[[ Given data, beginning ]]
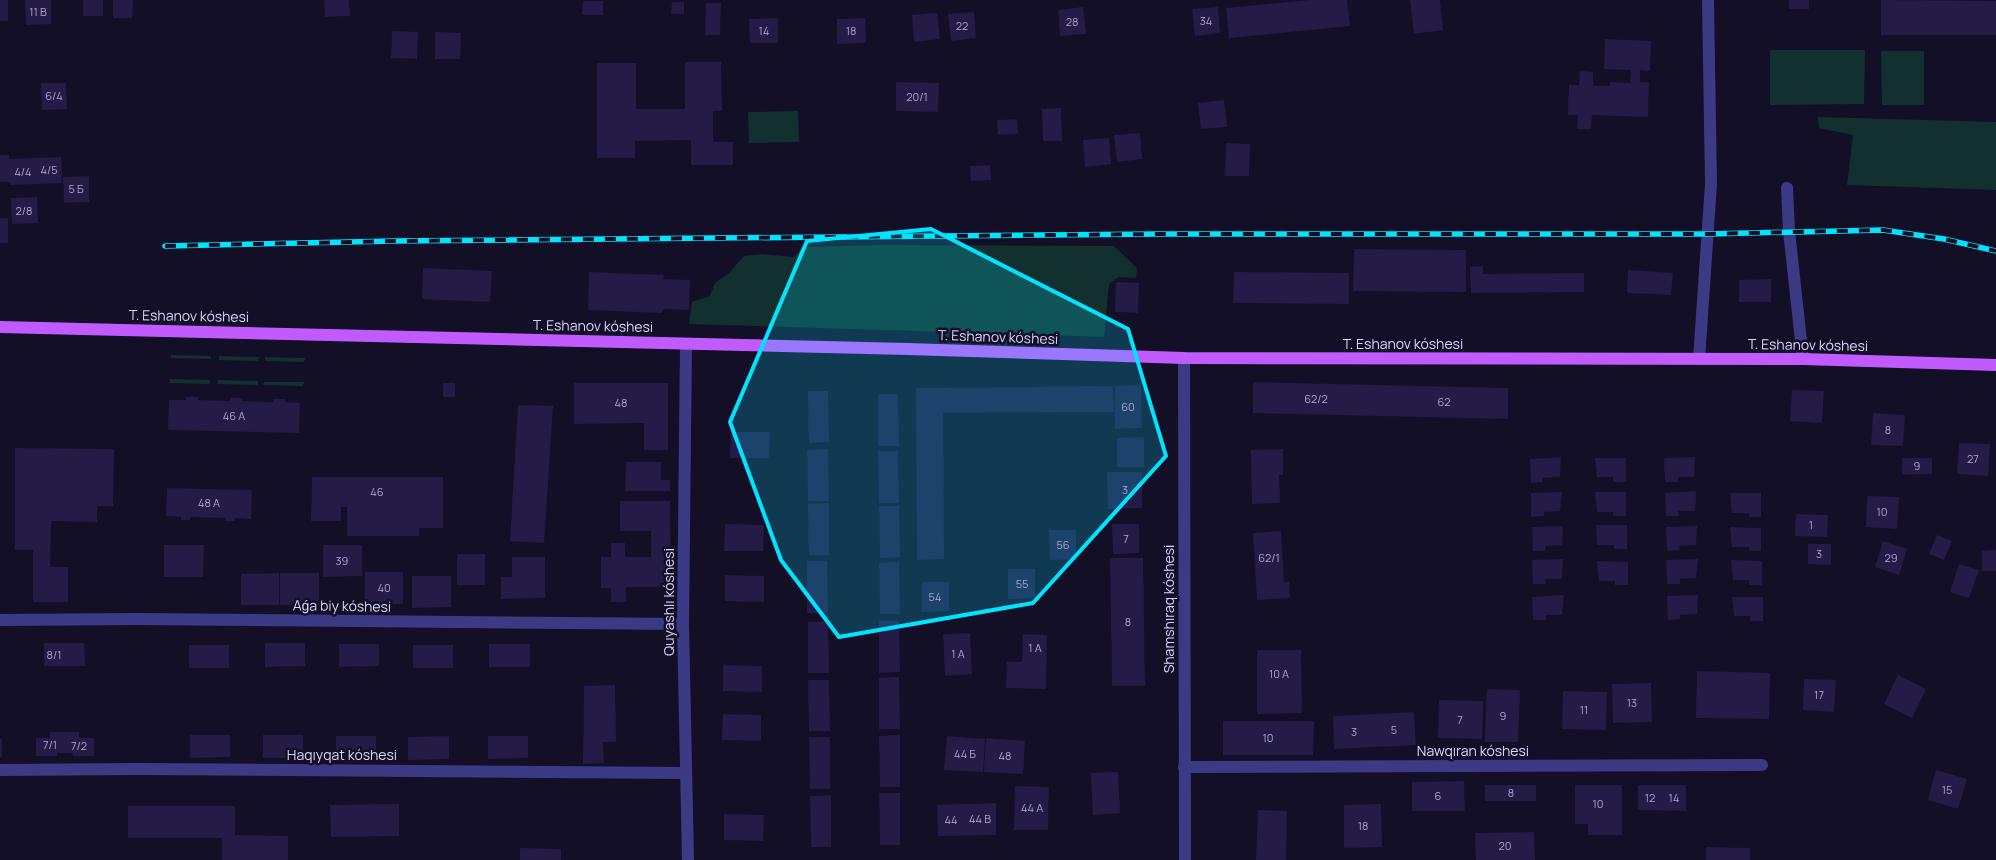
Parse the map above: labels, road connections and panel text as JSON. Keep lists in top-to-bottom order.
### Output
{
  "streets": {
    "main road": ["T. Eshanov kóshesi"],
    "street": [
      "Quyashlı kóshesi",
      "Aǵa biy kóshesi",
      "Shamshıraq kóshesi",
      "Nawqıran kóshesi",
      "Haqıyqat kóshesi"
    ]
  },
  "crossings": [
    ["T. Eshanov kóshesi", "Quyashlı kóshesi"],
    ["T. Eshanov kóshesi", "Shamshıraq kóshesi"],
    ["Quyashlı kóshesi", "Aǵa biy kóshesi"],
    ["Quyashlı kóshesi", "Haqıyqat kóshesi"],
    ["Shamshıraq kóshesi", "Nawqıran kóshesi"]
  ],
  "house_numbers": [
    "11 В",
    "34",
    "28",
    "22",
    "14",
    "18",
    "6/4",
    "20/1",
    "4/5",
    "4/4",
    "5 Б",
    "2/8",
    "62/2",
    "62",
    "48",
    "60",
    "46 А",
    "8",
    "27",
    "9",
    "3",
    "46",
    "48 А",
    "10",
    "1",
    "7",
    "56",
    "3",
    "62/1",
    "29",
    "39",
    "55",
    "40",
    "54",
    "8",
    "1 А",
    "1 А",
    "8/1",
    "10 А",
    "17",
    "13",
    "11",
    "9",
    "7",
    "5",
    "3",
    "10",
    "7/1",
    "7/2",
    "44 Б",
    "48",
    "15",
    "8",
    "6",
    "12",
    "14",
    "10",
    "44 А",
    "44 В",
    "44",
    "18",
    "20"
  ]
}
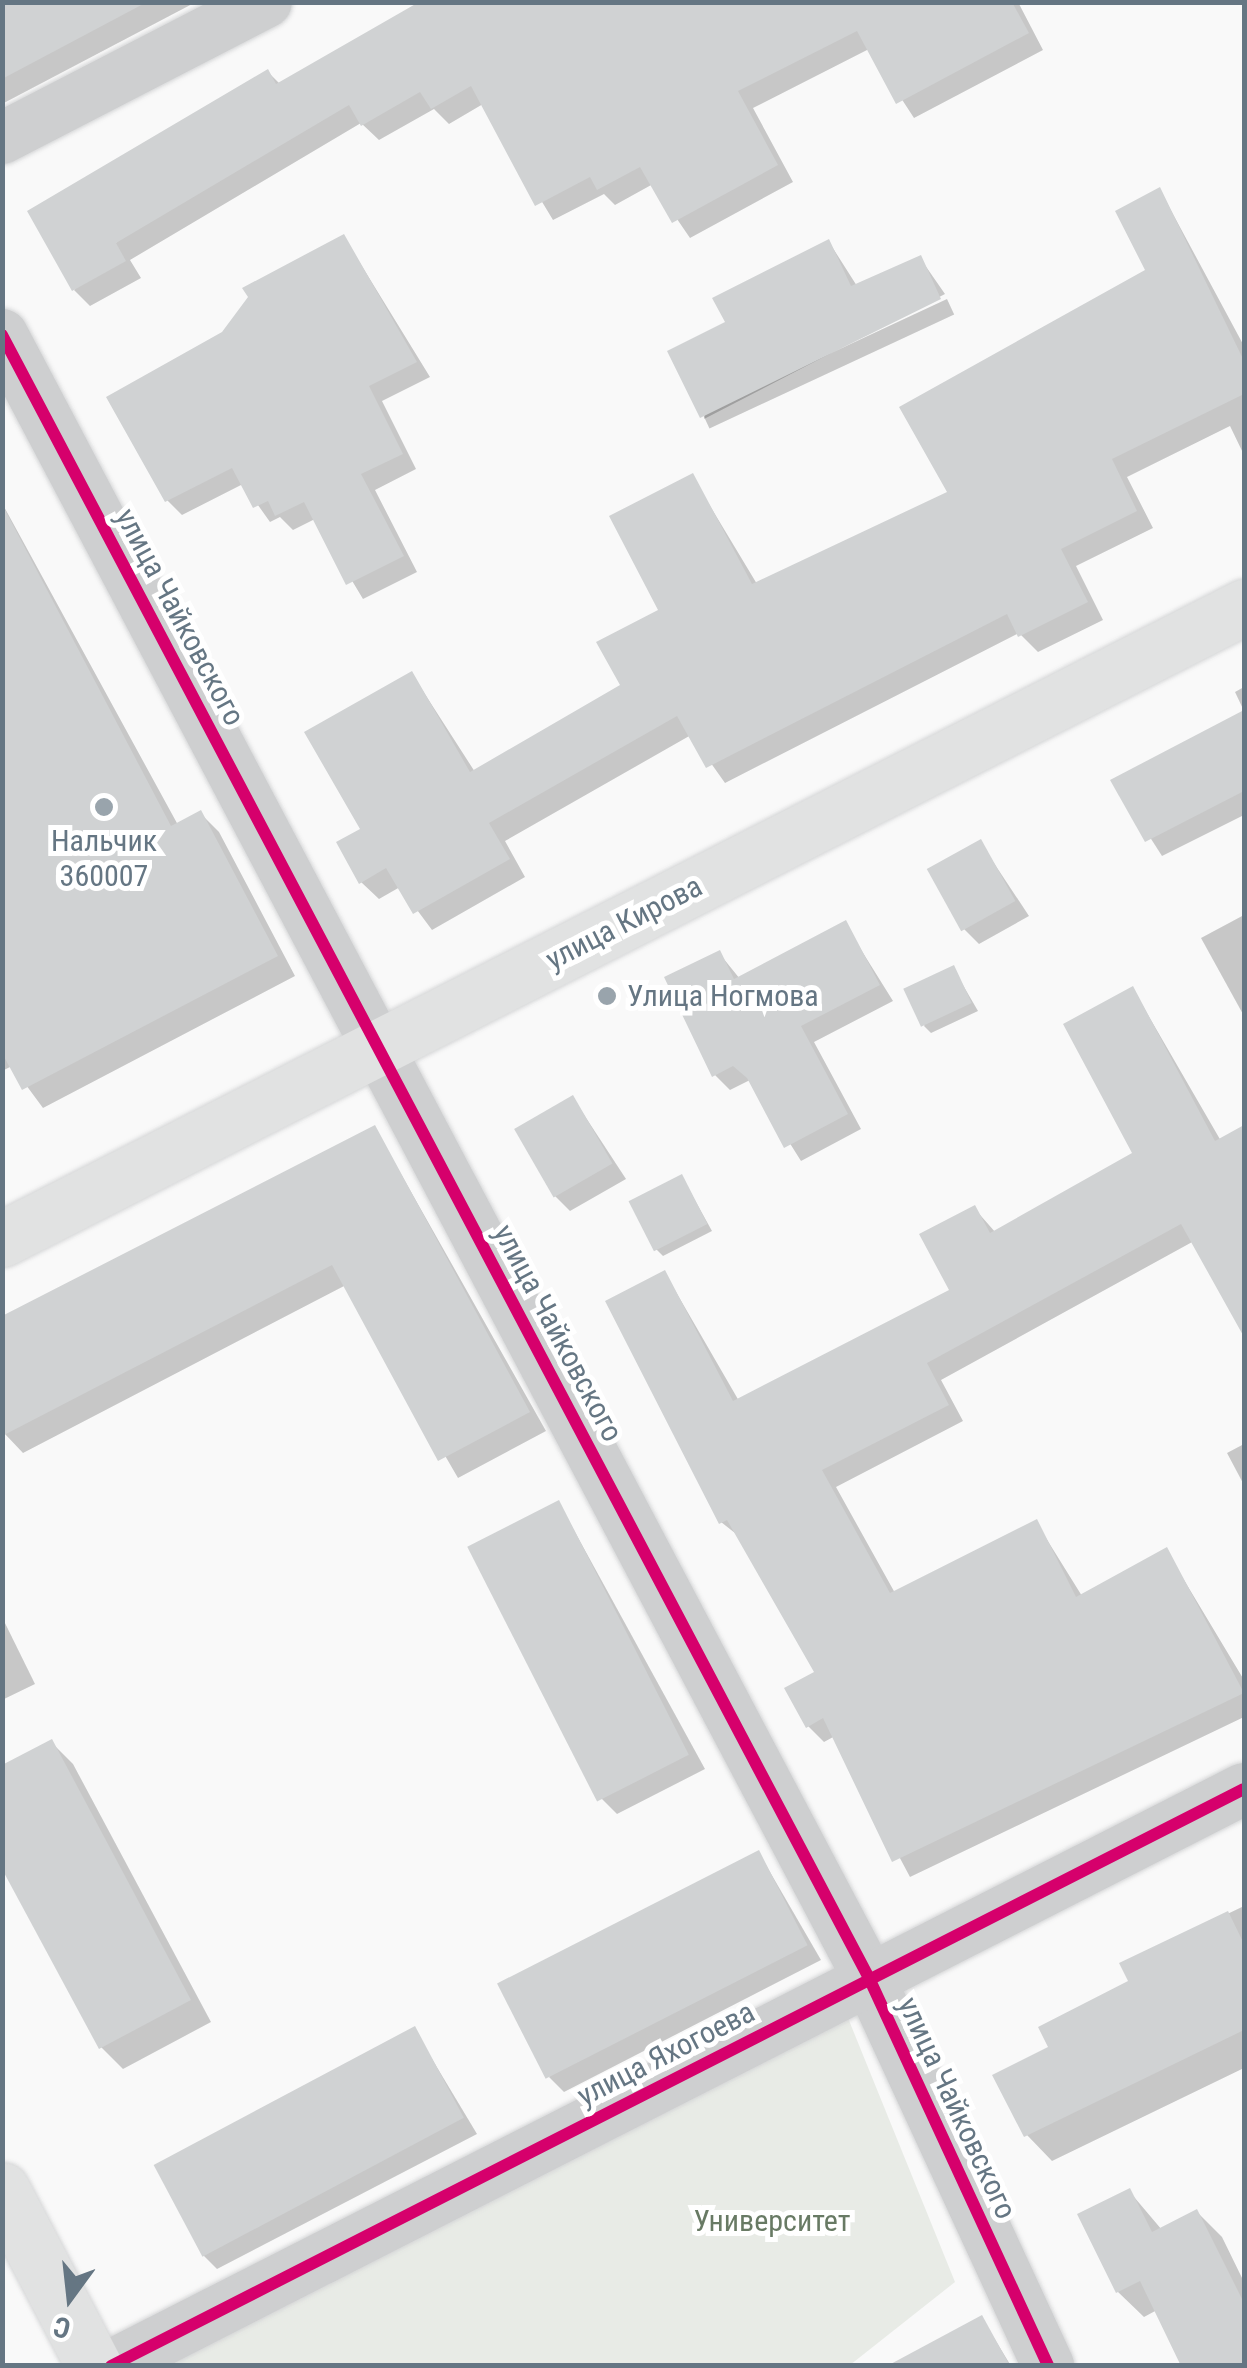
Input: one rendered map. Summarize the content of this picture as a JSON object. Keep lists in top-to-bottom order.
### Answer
{
  "streets": {
    "main road": ["улица Кирова"],
    "street": ["улица Чайковского", "улица Яхогоева"]
  },
  "crossings": [
    ["улица Чайковского", "улица Кирова"],
    ["улица Чайковского", "улица Яхогоева"]
  ],
  "parks": ["Университет"],
  "places": ["Нальчик 360007", "Улица Ногмова"],
  "north": "bottom"
}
[[ Given data, end ]]
> Task item:
Retype every entry word for word, but do not carry over the pictures.

> Result below:
Parse the map above: labels, road connections and panel text as JSON. Keep lists in top-to-bottom order.
### Output
{
  "streets": {
    "main road": ["T. Eshanov kóshesi"],
    "street": [
      "Quyashlı kóshesi",
      "Aǵa biy kóshesi",
      "Shamshıraq kóshesi",
      "Nawqıran kóshesi",
      "Haqıyqat kóshesi"
    ]
  },
  "crossings": [
    ["T. Eshanov kóshesi", "Quyashlı kóshesi"],
    ["T. Eshanov kóshesi", "Shamshıraq kóshesi"],
    ["Quyashlı kóshesi", "Aǵa biy kóshesi"],
    ["Quyashlı kóshesi", "Haqıyqat kóshesi"],
    ["Shamshıraq kóshesi", "Nawqıran kóshesi"]
  ],
  "house_numbers": [
    "11 В",
    "34",
    "28",
    "22",
    "14",
    "18",
    "6/4",
    "20/1",
    "4/5",
    "4/4",
    "5 Б",
    "2/8",
    "62/2",
    "62",
    "48",
    "60",
    "46 А",
    "8",
    "27",
    "9",
    "3",
    "46",
    "48 А",
    "10",
    "1",
    "7",
    "56",
    "3",
    "62/1",
    "29",
    "39",
    "55",
    "40",
    "54",
    "8",
    "1 А",
    "1 А",
    "8/1",
    "10 А",
    "17",
    "13",
    "11",
    "9",
    "7",
    "5",
    "3",
    "10",
    "7/1",
    "7/2",
    "44 Б",
    "48",
    "15",
    "8",
    "6",
    "12",
    "14",
    "10",
    "44 А",
    "44 В",
    "44",
    "18",
    "20"
  ]
}
Input: one rendered map. Summarize the content of this picture as a JSON object. Keep lists in top-to-bottom order.
### Answer
{
  "streets": {
    "main road": ["улица Кирова"],
    "street": ["улица Чайковского", "улица Яхогоева"]
  },
  "crossings": [
    ["улица Чайковского", "улица Кирова"],
    ["улица Чайковского", "улица Яхогоева"]
  ],
  "parks": ["Университет"],
  "places": ["Нальчик 360007", "Улица Ногмова"],
  "north": "bottom"
}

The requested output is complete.